I have a 2003 dakota SE on a Sprinter base and I run at about 75-80 on Michelin Agilis C's but I an very close to my max axle loadings most of the time.

Its better to run over than under inflated. I used to run at about 60 and after a long motorway run in the summer the rear tyres were VERY hot. Upped the pressure to about 75-80 and they now run at the same temp as the fronts.
Yes they are marked with a max pressure below that, please see above. 

Under inflated tyres can overheat and can fail, over inflated tyres will not overheat but may give a harsh ride. Your choice to make (within reason)


----------



## DTPCHEMICALS

Hankooks recomendation. 

Do not exceed 60 psi.

Dave p


----------



## Oil-on-the-Road

Thanks to all respondents - I will check out the tyres when I get the Dakota back from its first hosptalisation on Wednesday - on-board charger proved not to be working on first trip out! 

Still - that's what warranties are for  


Cheers

Steve


----------



## WUFBER

Steve,

I had the same issue with our 2007 model Tracker. I hope this helps.

It was well worth making the effort. It has Vanco Camper tyres. I contacted Continental's support team via a form at www.conti-online.com with the details of the tyres and the vehicle plate weights and they replied immediately.

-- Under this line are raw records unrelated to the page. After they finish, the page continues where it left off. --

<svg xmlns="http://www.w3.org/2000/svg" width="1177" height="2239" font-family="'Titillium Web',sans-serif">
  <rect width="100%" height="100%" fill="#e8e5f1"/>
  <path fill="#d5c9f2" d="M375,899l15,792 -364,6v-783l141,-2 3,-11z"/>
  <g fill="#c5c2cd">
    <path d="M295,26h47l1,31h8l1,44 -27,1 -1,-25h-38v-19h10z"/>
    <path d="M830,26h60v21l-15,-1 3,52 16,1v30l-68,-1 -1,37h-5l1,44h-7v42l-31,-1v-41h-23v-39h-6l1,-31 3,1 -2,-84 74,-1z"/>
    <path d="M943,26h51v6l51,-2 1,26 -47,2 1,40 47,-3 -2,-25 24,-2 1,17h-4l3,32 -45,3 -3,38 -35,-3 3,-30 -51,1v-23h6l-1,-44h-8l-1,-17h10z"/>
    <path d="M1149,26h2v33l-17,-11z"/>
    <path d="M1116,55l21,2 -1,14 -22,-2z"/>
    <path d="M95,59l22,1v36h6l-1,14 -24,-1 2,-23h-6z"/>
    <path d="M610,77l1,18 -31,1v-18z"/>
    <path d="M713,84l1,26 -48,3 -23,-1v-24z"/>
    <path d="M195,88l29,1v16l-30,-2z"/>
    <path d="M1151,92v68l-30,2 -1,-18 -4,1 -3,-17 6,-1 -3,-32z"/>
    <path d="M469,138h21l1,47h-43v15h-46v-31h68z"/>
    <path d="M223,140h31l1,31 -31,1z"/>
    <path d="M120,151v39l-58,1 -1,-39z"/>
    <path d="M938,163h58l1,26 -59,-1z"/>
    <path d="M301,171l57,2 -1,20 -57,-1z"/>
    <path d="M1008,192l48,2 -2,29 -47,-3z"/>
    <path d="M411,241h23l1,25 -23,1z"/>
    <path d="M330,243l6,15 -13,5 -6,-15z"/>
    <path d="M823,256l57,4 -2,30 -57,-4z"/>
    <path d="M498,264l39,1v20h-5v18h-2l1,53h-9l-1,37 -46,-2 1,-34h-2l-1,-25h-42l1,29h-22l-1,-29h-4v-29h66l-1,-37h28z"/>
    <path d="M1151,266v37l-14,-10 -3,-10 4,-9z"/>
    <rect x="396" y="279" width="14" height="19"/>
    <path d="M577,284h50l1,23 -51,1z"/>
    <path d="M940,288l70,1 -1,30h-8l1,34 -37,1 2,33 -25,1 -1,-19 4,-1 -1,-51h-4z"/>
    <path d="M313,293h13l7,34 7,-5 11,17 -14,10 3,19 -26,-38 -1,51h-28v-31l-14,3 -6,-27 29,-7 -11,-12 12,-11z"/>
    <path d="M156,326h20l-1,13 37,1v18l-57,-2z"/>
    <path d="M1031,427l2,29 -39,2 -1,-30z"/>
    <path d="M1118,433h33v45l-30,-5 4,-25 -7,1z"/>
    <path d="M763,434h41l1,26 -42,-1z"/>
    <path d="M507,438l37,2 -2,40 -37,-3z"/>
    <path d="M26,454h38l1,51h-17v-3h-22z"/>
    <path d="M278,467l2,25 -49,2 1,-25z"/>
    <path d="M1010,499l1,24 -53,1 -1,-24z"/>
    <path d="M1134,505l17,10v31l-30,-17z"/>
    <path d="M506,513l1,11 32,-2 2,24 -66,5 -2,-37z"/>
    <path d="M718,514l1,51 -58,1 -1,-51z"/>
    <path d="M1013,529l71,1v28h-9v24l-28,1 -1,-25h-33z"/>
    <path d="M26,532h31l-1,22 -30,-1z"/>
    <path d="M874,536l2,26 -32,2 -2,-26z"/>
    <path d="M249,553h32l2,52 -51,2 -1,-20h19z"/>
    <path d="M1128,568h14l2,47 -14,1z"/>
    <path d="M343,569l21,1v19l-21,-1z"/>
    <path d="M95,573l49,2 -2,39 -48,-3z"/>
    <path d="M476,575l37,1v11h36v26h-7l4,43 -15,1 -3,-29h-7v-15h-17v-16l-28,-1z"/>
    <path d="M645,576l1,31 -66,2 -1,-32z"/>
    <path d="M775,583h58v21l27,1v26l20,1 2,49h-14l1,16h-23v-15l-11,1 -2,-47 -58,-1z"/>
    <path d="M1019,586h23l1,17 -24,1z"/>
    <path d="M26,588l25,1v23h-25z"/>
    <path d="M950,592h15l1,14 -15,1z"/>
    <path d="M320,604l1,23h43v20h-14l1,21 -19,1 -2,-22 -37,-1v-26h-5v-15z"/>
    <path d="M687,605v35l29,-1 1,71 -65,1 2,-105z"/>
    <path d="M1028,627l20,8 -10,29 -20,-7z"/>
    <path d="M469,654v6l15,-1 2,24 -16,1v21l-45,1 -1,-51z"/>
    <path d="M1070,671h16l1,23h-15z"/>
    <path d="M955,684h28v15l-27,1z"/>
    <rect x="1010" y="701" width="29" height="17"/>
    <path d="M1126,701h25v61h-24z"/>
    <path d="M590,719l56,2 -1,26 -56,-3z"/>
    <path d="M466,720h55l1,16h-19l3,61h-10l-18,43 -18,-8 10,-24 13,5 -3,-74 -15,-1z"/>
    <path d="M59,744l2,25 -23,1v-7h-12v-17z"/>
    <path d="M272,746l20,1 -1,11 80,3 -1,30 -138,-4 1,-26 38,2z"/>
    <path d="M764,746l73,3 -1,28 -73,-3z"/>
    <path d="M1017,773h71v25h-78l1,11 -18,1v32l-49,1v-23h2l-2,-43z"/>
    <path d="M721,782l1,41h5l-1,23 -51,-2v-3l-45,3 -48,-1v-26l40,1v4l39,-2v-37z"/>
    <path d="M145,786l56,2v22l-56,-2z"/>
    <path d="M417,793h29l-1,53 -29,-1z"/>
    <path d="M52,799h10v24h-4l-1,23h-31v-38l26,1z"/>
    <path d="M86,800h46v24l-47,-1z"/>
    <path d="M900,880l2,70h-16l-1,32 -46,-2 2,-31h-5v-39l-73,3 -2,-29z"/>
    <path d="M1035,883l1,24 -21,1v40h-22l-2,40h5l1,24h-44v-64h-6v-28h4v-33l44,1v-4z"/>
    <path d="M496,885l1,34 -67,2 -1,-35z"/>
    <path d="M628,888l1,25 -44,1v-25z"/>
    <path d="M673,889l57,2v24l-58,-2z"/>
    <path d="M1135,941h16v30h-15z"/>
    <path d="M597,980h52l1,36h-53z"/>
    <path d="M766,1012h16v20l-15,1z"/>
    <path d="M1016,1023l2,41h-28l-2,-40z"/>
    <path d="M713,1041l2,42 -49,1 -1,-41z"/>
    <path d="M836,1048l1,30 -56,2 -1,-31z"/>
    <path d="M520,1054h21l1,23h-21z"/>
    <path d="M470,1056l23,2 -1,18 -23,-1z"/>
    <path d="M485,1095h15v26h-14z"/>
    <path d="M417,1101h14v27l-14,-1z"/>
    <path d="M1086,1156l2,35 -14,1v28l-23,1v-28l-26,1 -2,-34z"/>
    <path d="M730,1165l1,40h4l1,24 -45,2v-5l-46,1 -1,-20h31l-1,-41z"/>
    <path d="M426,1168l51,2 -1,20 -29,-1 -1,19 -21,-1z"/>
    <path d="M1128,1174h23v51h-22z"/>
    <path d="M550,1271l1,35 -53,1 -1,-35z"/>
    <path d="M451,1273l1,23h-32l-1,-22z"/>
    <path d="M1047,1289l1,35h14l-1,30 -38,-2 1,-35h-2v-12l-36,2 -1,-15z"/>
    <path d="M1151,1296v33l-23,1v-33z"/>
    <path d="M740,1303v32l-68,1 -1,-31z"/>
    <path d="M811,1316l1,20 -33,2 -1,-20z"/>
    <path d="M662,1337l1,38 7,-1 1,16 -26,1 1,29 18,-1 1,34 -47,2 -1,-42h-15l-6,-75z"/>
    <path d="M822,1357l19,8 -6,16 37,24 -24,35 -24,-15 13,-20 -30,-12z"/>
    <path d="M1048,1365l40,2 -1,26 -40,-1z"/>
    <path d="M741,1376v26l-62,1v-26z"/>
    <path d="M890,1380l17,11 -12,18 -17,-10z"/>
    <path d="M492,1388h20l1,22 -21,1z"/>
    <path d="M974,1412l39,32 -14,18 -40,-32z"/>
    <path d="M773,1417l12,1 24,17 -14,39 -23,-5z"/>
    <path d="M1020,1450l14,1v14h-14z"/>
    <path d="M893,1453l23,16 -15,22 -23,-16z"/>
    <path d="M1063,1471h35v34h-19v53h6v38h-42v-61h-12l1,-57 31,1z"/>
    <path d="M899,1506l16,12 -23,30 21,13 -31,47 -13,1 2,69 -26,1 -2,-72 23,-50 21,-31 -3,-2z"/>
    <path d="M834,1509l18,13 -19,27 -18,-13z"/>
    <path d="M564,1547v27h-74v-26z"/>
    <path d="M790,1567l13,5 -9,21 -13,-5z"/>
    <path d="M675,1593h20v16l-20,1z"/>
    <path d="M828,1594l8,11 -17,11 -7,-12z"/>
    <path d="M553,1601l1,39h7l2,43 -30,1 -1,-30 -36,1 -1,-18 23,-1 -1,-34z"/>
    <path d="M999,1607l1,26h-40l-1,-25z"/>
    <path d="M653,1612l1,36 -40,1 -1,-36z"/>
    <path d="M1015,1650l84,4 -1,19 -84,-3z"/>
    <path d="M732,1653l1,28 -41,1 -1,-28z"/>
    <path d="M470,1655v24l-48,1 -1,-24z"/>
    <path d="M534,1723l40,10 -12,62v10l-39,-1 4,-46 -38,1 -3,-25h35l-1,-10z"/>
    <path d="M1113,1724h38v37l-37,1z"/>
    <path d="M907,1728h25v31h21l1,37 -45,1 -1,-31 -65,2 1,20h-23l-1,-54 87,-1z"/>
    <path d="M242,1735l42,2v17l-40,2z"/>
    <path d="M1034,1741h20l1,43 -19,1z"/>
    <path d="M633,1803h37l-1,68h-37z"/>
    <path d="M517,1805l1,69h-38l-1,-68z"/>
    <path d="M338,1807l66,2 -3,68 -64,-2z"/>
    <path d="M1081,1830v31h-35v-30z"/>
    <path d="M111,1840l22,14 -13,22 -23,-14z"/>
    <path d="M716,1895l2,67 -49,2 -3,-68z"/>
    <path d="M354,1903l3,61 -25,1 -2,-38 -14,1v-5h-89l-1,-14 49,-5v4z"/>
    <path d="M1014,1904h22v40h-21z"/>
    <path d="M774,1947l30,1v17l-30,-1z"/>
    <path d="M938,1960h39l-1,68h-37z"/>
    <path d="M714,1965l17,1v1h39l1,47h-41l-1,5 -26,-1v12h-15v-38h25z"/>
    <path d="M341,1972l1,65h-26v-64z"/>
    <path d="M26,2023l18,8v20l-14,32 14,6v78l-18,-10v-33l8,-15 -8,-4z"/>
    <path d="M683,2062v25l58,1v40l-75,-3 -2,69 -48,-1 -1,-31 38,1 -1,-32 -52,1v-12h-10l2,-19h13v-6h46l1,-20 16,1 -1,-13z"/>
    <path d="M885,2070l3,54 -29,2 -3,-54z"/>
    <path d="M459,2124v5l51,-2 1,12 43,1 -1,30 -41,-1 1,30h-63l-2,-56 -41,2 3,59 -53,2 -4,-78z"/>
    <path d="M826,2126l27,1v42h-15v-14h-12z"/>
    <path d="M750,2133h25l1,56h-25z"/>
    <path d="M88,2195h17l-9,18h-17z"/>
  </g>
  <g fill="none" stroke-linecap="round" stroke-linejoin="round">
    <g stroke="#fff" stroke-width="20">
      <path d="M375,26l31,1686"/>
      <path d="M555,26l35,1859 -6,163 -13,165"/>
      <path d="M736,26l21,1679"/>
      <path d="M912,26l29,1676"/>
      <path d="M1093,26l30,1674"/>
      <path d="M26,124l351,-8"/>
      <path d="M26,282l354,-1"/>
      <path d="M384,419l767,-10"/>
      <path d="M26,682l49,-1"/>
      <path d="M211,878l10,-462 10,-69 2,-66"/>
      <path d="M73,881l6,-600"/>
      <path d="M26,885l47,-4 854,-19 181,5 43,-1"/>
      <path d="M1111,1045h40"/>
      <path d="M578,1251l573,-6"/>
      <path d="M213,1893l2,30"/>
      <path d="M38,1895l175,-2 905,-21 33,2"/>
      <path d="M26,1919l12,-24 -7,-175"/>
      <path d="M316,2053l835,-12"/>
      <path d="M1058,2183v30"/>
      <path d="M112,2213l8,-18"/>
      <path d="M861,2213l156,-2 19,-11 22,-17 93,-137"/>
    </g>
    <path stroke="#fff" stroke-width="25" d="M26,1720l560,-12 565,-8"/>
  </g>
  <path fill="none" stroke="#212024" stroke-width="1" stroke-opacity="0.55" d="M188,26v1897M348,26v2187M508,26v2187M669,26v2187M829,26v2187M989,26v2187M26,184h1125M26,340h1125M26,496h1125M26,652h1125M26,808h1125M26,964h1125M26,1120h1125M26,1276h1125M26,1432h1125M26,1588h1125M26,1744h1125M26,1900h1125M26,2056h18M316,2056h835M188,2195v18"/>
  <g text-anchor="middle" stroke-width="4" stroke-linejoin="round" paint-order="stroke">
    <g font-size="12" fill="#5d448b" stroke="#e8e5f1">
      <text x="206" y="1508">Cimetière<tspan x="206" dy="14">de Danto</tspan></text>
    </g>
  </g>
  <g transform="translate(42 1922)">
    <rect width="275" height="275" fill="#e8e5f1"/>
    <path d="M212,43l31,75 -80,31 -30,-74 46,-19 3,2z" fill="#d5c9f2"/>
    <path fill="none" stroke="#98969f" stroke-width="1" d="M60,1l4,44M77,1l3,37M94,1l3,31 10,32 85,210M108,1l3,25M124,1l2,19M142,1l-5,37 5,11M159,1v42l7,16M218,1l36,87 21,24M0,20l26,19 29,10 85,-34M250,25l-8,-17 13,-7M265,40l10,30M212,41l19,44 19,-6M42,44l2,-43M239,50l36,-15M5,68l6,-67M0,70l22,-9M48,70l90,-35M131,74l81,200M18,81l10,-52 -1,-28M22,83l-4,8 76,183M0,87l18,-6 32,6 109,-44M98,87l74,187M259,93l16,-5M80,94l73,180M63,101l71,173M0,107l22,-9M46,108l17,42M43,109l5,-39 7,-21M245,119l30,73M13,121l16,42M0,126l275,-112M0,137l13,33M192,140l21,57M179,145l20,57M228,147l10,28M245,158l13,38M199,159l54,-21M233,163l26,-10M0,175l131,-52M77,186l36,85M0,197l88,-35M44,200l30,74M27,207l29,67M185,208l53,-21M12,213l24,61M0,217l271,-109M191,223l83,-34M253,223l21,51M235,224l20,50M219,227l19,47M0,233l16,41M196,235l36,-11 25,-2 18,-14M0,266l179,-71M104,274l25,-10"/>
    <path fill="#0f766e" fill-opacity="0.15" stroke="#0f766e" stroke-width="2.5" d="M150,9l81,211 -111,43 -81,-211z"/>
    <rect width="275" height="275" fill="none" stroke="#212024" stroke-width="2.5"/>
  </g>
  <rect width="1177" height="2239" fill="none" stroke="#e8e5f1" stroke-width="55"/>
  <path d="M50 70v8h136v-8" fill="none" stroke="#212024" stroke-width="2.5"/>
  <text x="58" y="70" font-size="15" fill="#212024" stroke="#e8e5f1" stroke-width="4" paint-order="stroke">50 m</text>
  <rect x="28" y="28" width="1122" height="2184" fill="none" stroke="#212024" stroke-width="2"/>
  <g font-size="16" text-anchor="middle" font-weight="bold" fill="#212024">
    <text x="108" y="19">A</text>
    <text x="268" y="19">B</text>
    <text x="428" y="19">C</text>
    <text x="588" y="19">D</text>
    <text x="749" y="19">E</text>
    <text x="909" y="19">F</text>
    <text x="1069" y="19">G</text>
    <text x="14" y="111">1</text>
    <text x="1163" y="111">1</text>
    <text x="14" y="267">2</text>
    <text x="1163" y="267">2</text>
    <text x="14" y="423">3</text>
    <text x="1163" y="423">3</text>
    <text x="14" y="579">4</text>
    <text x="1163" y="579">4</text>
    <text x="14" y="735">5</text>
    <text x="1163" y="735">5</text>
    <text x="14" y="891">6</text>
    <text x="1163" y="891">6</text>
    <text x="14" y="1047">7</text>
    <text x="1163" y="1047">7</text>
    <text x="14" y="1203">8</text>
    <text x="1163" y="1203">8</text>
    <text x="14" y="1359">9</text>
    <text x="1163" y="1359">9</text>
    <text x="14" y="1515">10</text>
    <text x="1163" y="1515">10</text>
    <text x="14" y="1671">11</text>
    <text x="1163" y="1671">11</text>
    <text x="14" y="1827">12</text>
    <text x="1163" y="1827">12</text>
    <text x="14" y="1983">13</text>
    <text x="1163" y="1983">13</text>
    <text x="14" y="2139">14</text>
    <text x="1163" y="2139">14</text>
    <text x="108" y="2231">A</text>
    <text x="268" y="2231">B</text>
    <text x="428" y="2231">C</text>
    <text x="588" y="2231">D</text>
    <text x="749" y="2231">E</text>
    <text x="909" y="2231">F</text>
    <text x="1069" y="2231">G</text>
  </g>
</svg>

After giving them some extra details they supplied me via email (extract below) the correct pressures.

I have since visited a weighbridge prior to a European trip and have refined the pressures using Continental's guidance to:

Front: 3.75 bar - 54 psi
Rear: 4.5 bar - 60 psi

The ride and handling is now superb with no thumps and bangs from the suspension. The tyres are wearing as normal. We have now done about 9,000 miles using these pressures.

I carry a copy of the email from Continental in the Motorhome just in case we are stopped. You also have to ensure dealers don't pump them up again when they service the vehicle.

An extract from the email is copied below:

The pressures you require are as follows:

Front: 3.75 bar - 54 psi
Rear: 4.5 bar - 65 psi

As a rough guide on this particular tyre, every 100kg increment would see an increase of 0.25bar (4 psi).

Tyre Markings: 215/70 R 15 CP 109R 
Max load single - 1030KG at 69PSI Cold 
Max Load dual - 975KG at 69PSI Cold 
Vehicle Plate: 
Front 1750 KG 
Rear 2000KG 
Gross Weight 3500KG 
Unladen mass 2915KG


----------



## UncleNorm

And if you want some light reading, here's the thread I started 16 months ago about the same concern...

http://www.motorhomefacts.com/ftopict-86250-.html

I still find it fascinating reading! :wink:

Really Steve, you have to go down the road of getting your MH into 'travel trim' before visiting the weighbridge. I emailed the relevent details to Continental and received the reply quickly. Instead of running 73F and 79R, I run 47 and 61. Much more enjoyable and quieter ride.

HTH


----------